* [Set exercise] Report each line in the rows below that contains the word "date". Copy those lines in full.

* [Record excerpts]
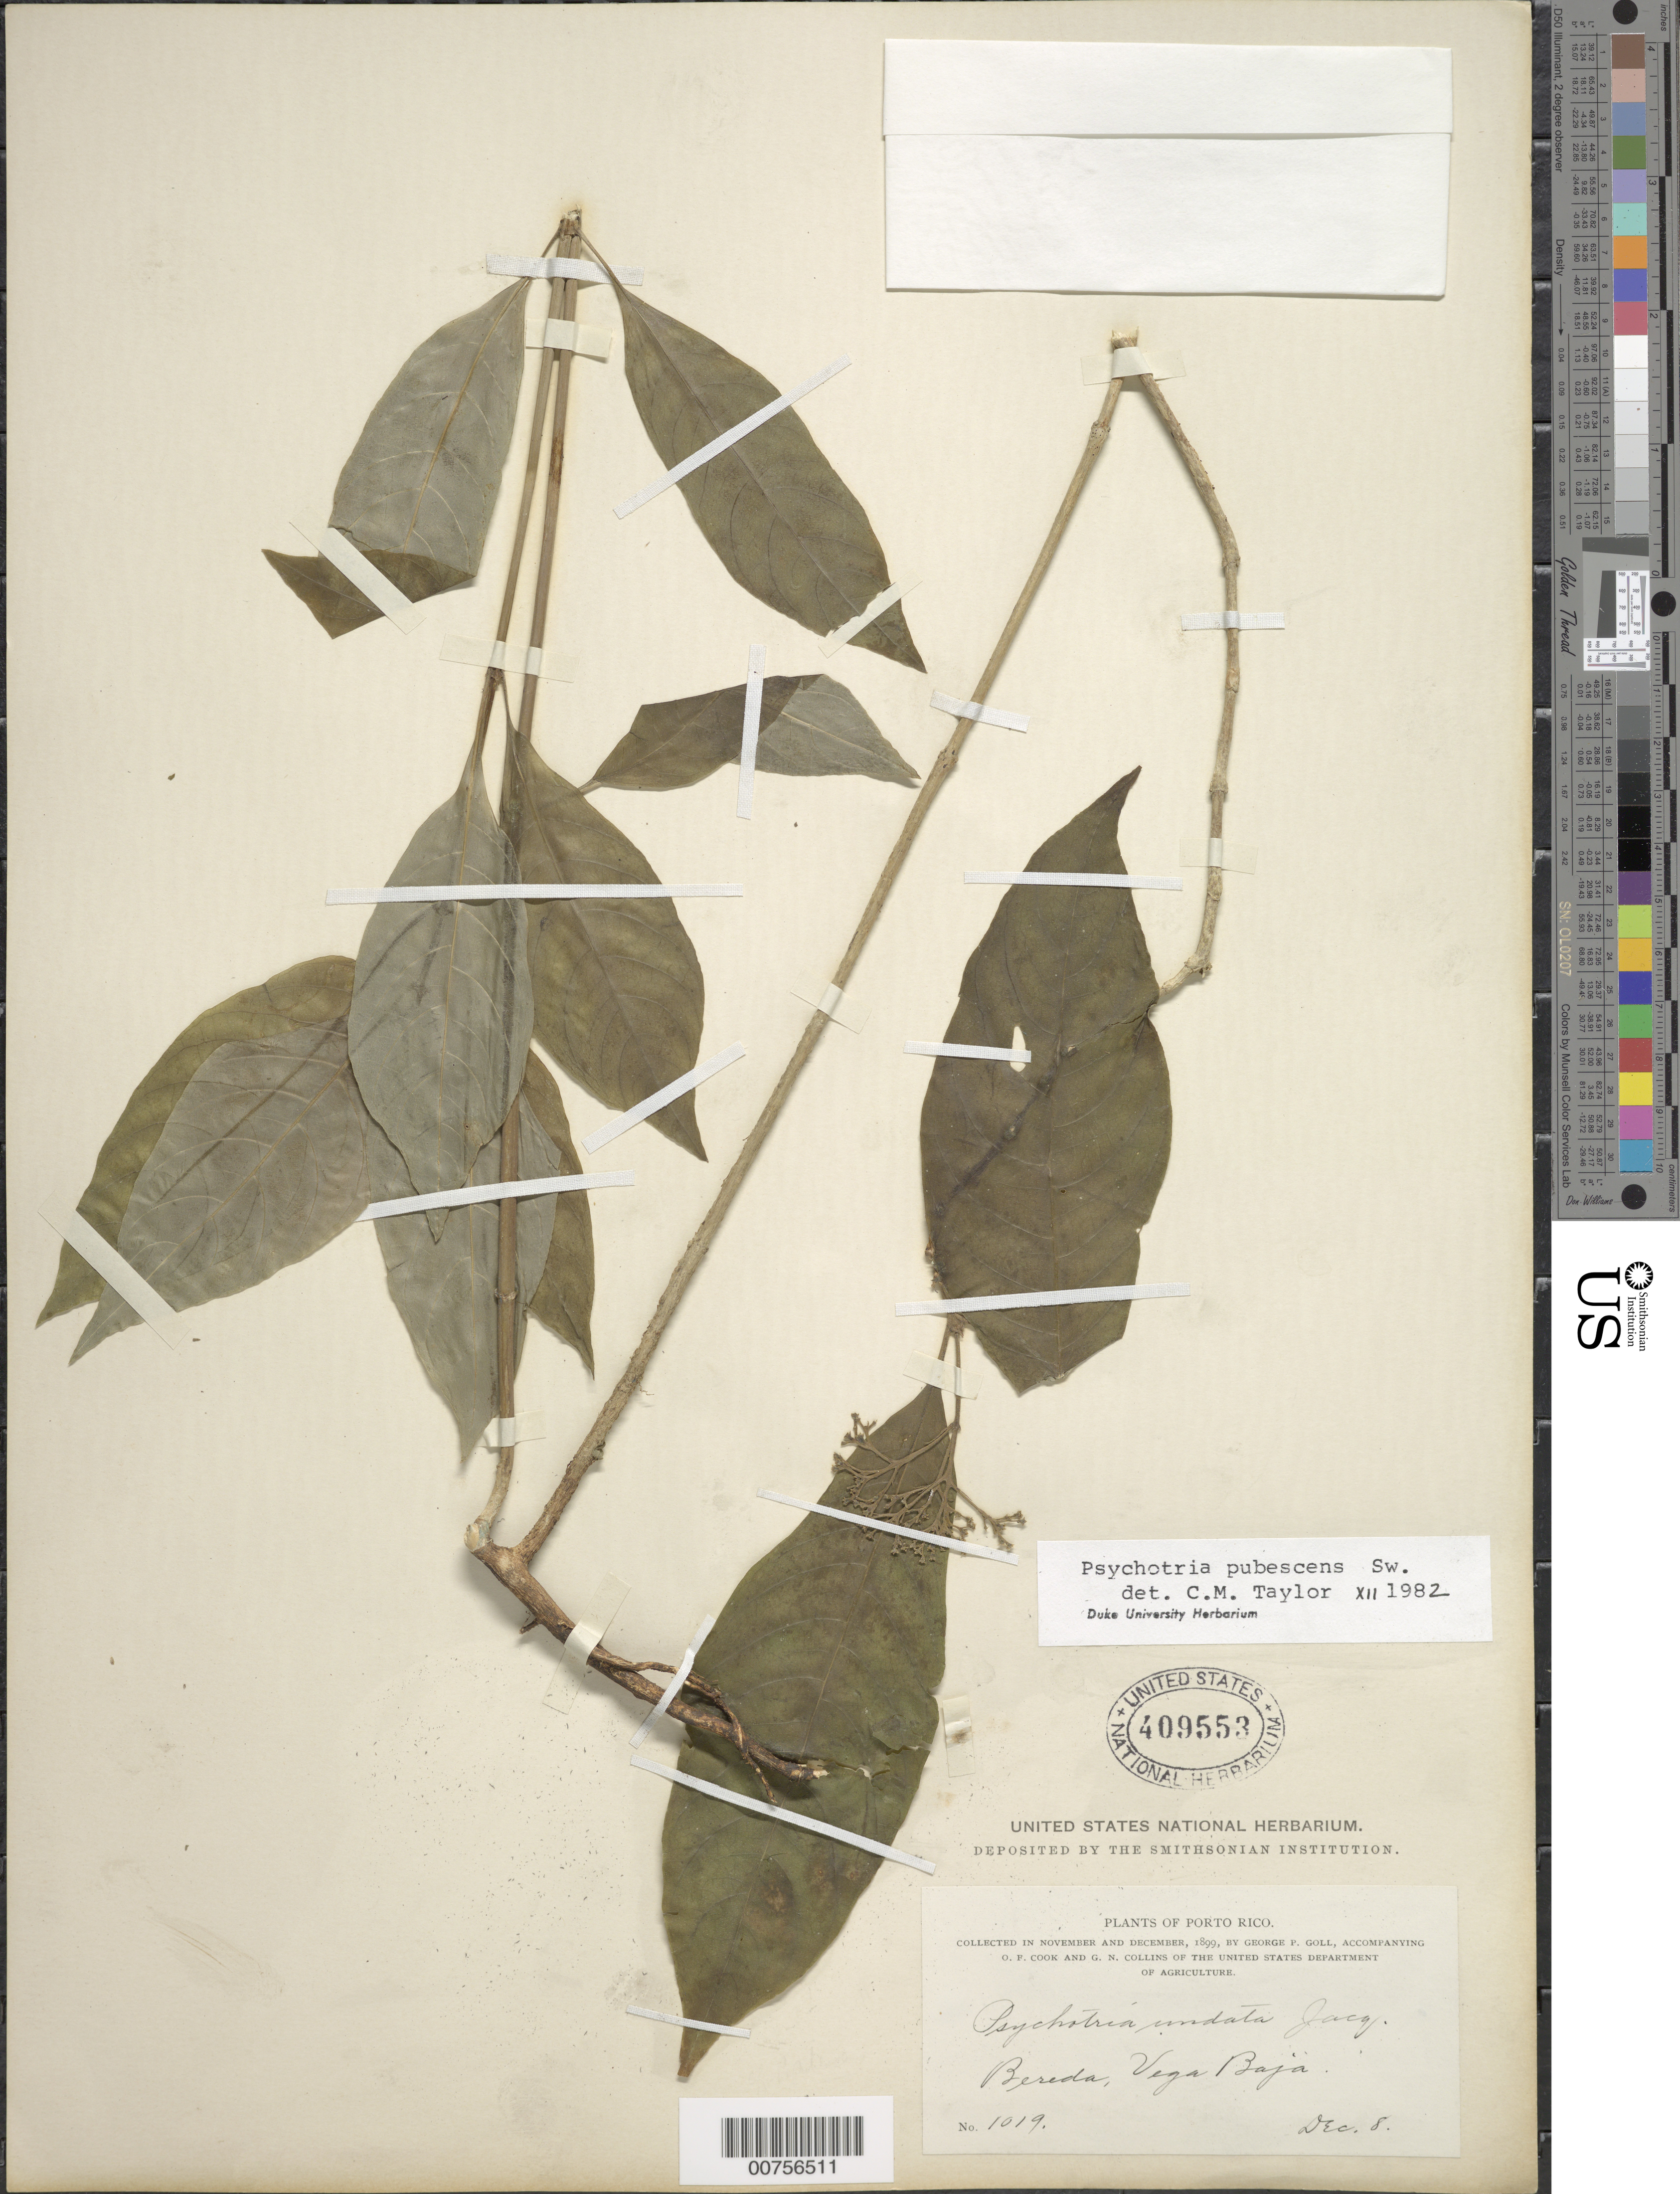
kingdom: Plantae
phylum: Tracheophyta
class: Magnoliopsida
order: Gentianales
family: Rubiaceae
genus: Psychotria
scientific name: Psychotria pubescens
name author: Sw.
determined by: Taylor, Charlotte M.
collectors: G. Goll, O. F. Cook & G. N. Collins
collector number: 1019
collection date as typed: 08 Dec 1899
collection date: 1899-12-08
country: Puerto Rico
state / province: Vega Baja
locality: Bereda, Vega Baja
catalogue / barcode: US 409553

* [Response below]
collection date as typed: 08 Dec 1899
collection date: 1899-12-08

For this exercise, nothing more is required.